Mature athletes going the distance
Baby boomers are putting sprightly 20-somethings to shame in gruelling endurance races.
Whether it be a mid-life crisis or lowering cholesterol, the over-50s are taking on multisports in force and, with the wisdom of age, they have the stamina to get over the finish line in good time.
Among them is 54-year-old electrician Paul Howells, who takes on the Taupo Ironman next year, when he will swim 3.8 kilometres and bike 180km before completing a 42.2km marathon.
Howells and his wife, Leigh Davidson, 52, have an active sporting social circle and even plan holidays around races, competing in the 2010 Round Raro race in Rarotonga.
It has taken Howells almost 15 years to build up to the Ironman, since his first half-marathon in Buller.
Howells said that race took three hours to run and it nearly killed him.
But now he and Davidson are fitter than most 20-year- olds.
Howells said a lot of middle-aged people took up triathlon and multisport because cross training was more forgiving on the body than pure running.
After a lifetime of hard work, they have money to spend on equipment and entering events, and empty- nesters have more spare time for training.
"It's great.

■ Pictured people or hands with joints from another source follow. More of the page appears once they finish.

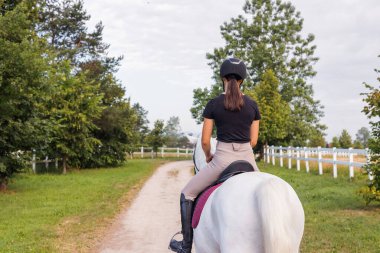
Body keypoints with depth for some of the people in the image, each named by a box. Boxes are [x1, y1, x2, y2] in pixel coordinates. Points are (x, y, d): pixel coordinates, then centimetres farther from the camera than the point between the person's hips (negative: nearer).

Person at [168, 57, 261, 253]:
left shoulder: (213, 104, -3)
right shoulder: (252, 105, 5)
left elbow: (205, 141, -1)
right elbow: (253, 141, 8)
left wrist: (208, 157, 19)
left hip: (222, 158, -3)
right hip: (247, 158, 3)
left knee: (187, 194, 14)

You're fitter and you have more money to spend," Howells said.
Richard Greer, managing director of Complete Performance endurance training company, said those 50-plus were "out there in numbers".
He chalks it up to that generation finally having the time and the money to pursue their goals.
"I have young children and I have not got the time to do long bike rides and runs," he said.
"You do need a lot of money to do it, from a logistics and equipment point of view."
A case in point was the Coast to Coast, which was known in endurance circles as "the mid-life crisis race", Greer said.
This year almost 20 competitors in the mammoth Coast to Coast Longest Day event, which traverses the South Island in one day, were aged over 50.
Another 35 over-50s took part in the classic two-day event.
Unlike many sports, gruelling endurance distances draw on mental dexterity and grit, which baby boomers have in droves.
"We have got the stamina," Howells said.
"Young guys might be fit, but they go fast and burn out."
Canterbury Triathlon Club president Dorothy McPhail agreed that the older generations perform well in endurance sports.
"People, as they get older, have more endurance ability," McPhail said.
As part of Howells' Ironman training the couple recently competed as a team in the half-distance at the Cairns Ironman.
Howells swam 1.9 km in 39 minutes and biked 90km in under four hours, and Davidson then ran 21.1km in 2 1/2 hours, slower than usual due to heat and injury.
The experience reminded the pair why they love triathlon, Davidson said.
"You get treated like an elite [athlete] and you get to run the same track as them. What other sport allows you to do that?"